Nate Chinen writes about music for the New York Times and JazzTimes. For each of the last six years, he has received the Helen Dance-Robert Palmer Award for Excellence in Newspaper, Magazine or Online Feature or Review Writing.

 

Abstract:

"Nice Work: Jazz Agency and the New York City Cabaret Card, 1943-1967"

When you live in New York City
You know that times are usually hard
When you live in New York City
You know that times are usually hard

To make a bad situation awful
I had to go lose my cabaret card.

Mose Allison, always a chap to cut the heart of the matter when singing the blues, once presented this hangdog scenario in a tune called “Cabaret Card.” The song’s titular affliction was a New York City law, introduced during Prohibition but deviously expanded in 1943, that required all workers in nightclubs to carry a special identification card. No card, no gig — and because enforcement of the law was notoriously mercurial, targeting some musicians but not others, the result was an undertone of paranoia on the New York jazz scene, during an age now regarded as fairly golden.

Is it paranoia if they’re really out to get you? This is the story of Billie Holiday, Charlie Parker, Thelonious Monk, Jimmy Heath, J.J. Johnson and many others, and the concrete ways in which race and narcotics were prosecuted in the Naked City. It’s about the law’s slippery influence on the sound of jazz in New York (and thus everywhere), and what otherwise might have come to pass. It’s about the Card as a force unseen but deeply felt, looming larger than its marginal profile in the jazz-historical record might suggest.
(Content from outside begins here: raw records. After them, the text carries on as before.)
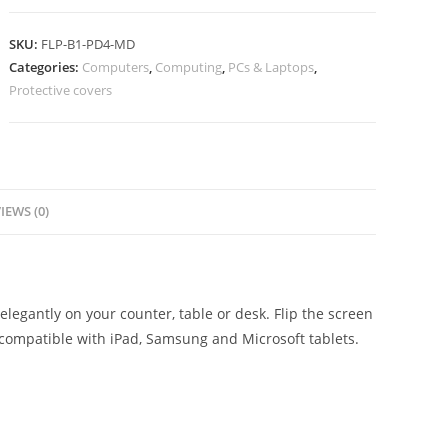
SKU:
FLP-B1-PD4-MD
Categories:
Computers
,
Computing
,
PCs & Laptops
,
Protective covers
IEWS (0)
elegantly on your counter, table or desk. Flip the screen
 compatible with iPad, Samsung and Microsoft tablets.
Because it’s also about city politics, we’ll touch briefly on the actual legislation — but as painlessly as possible, with cameos by Lord Buckley, Lenny Bruce, Frank Sinatra and Doc Humes. And of course, by Councilman Joseph F. Ruggieri, the Brooklyn Democrat who cast the lone vote against repeal, protesting that “the people of this city would feel a little easier if they knew that performers had been OK’d as people of good character.”